Global carbon dioxide emissions in the atmosphere continue to increase, reaching an all-time high of 34 billion tonnes, according to a study for the year 2011.
The said results were published in the yearly “Trends in Global CO2 emissions” report, released by the Netherlands Environmental Assessment Agency and the European Commission’s Joint Research Centre. Their data came from the Emission Database for Global Atmospheric Research (EDGAR).
According to the report, there is a significant decrease in emission for countries belonging to the OECD (Organization for Economic Cooperation and Development. The 34 member countries account for around one third of the emissions worldwide and is equal to the combine emission share of India and China. In total, the carbon dioxide emissions globally increased by 3%, reaching a historic level of 34 billion tons.
The three percent emission increase in 2011 exceeds the last decade’s average yearly increase of 2.7%. However, carbon dioxide emissions from Japan and US has decreased by around 2% owing to mild winters, generally weak economic states and high oil prices, but the two nations still remain in the top emitter spots along with China, EU, India and Russia.
China has registered the greatest increase in emission with 7.2 tons per capita or 9%, bringing an average Chinese carbon footprint on the level of an average European’s.
Meanwhile the US has reduced its emission by 2% due to high oil prices and high interest in natural gas, though it is still the highest emitter with 17.3 tonnes per capita.
Japan and the European Union has also clocked a 2% and 3% decrease in their respective emissions while India’s increased by 6%.
As of now, the official figures on carbon emissions announced this week are based on where fossil fuels were burned but a committee report from UK suggested that it also include in the nation’s calculation the energy expended on the export and import of goods.

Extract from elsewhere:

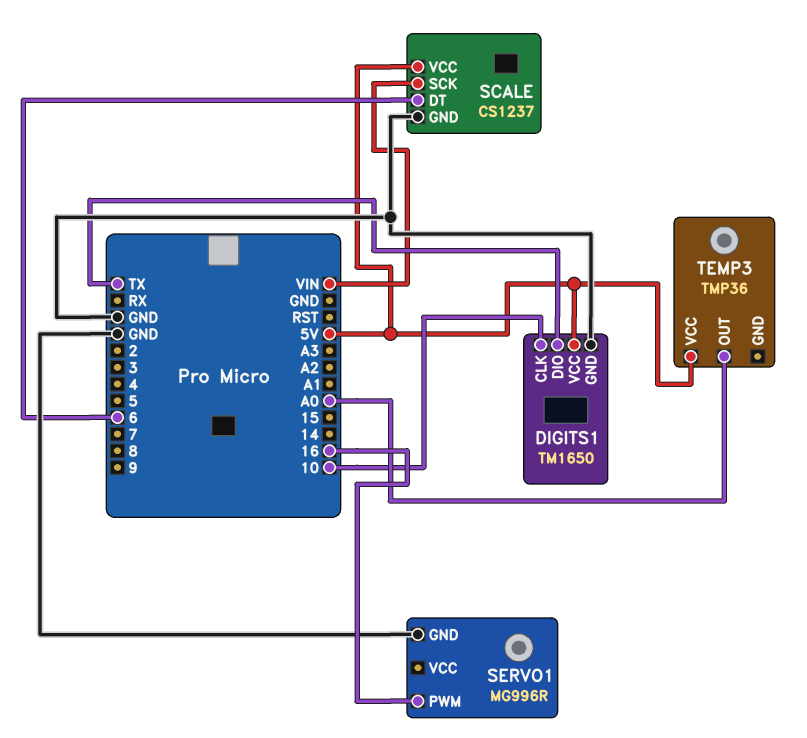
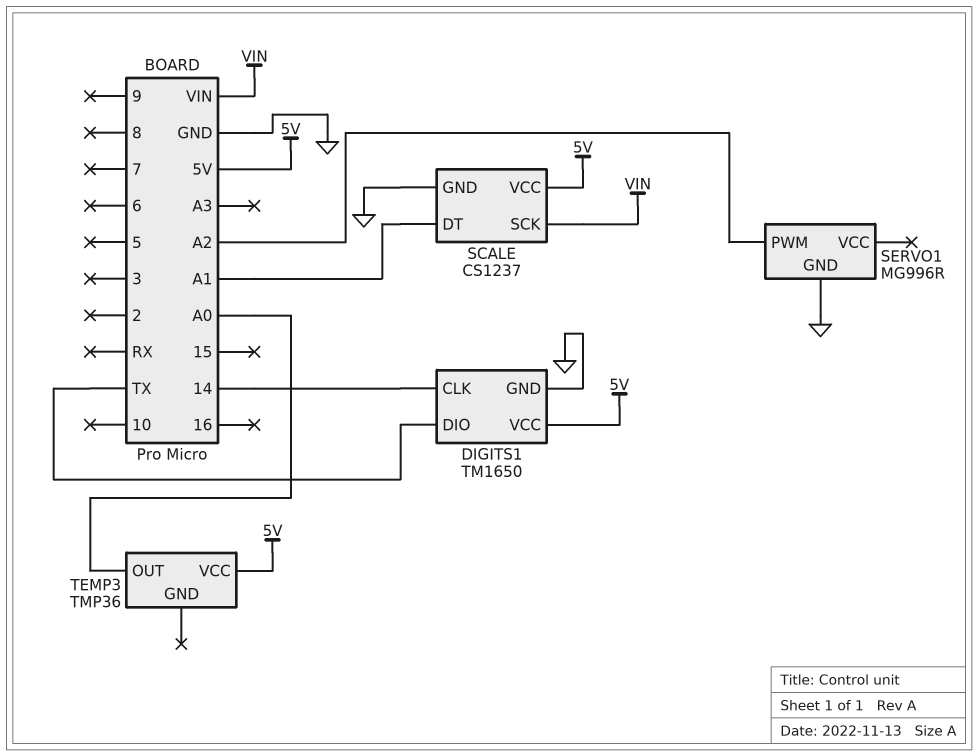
DIGITS1 pin CLK: 10 -> 14
SCALE pin DT: 6 -> A1
SERVO1 pin PWM: 16 -> A2

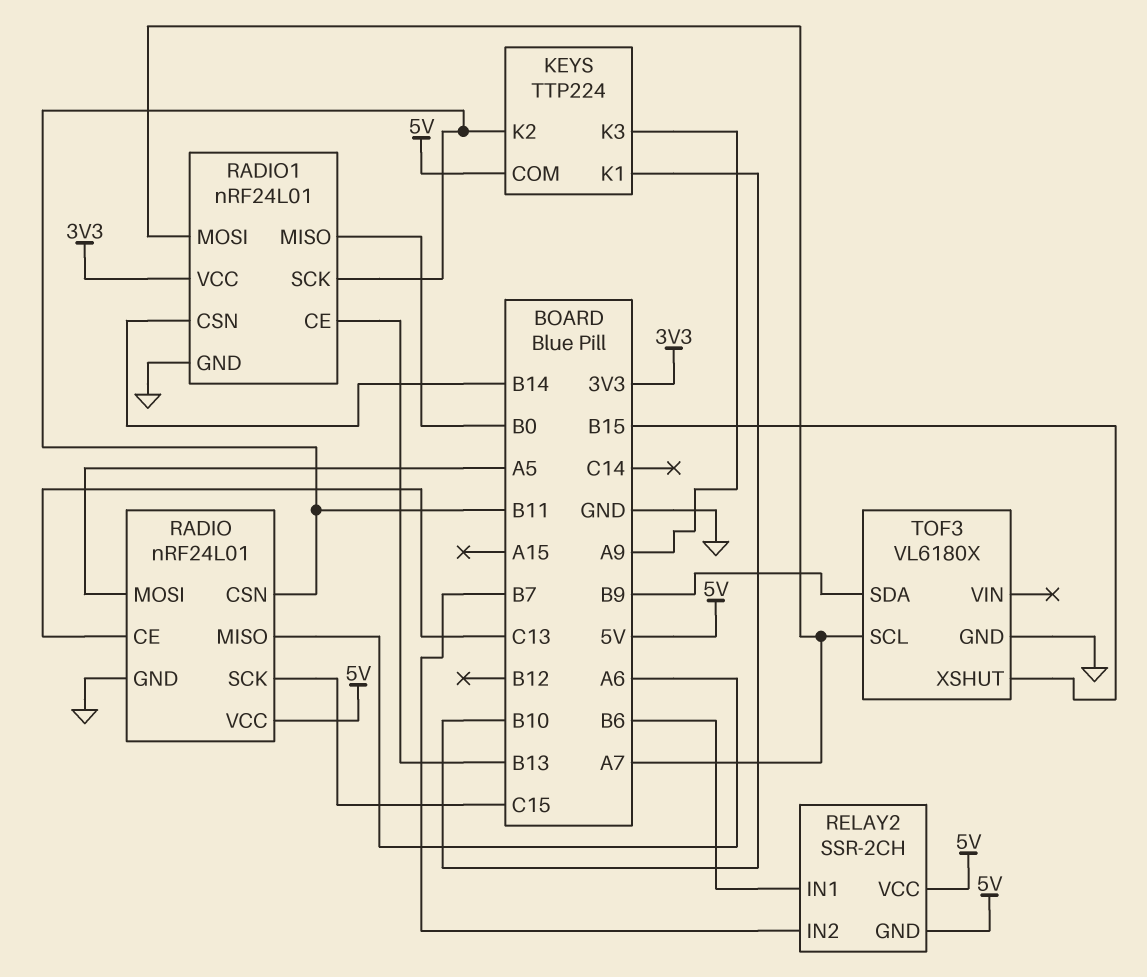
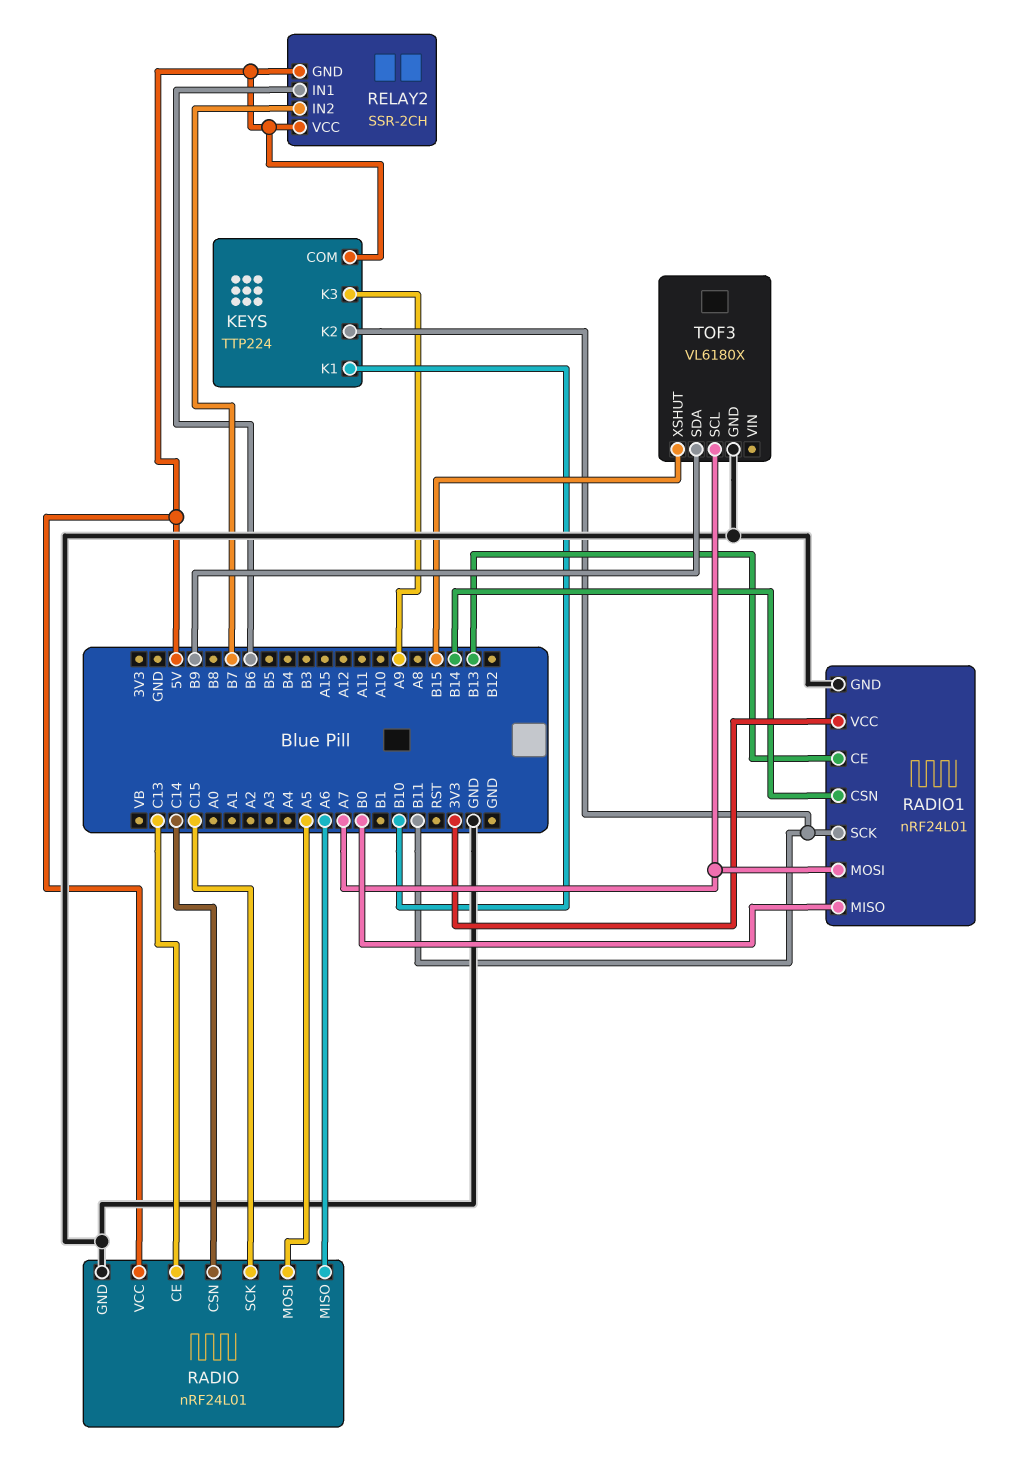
RADIO pin CSN: B11 -> C14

The UN has implemented a goal of reducing global warming to 3.6F by the year 2050, which was believed by scientists as possible as long as the total carbon dioxide emissions from 2000 to 2050 would not go over the 1000-1500 billion tons threshold. That limit should be observed in order for us to control the mean increase in worldwide temperature or the cumulative emissions will exceed the limit within a mere 20 years.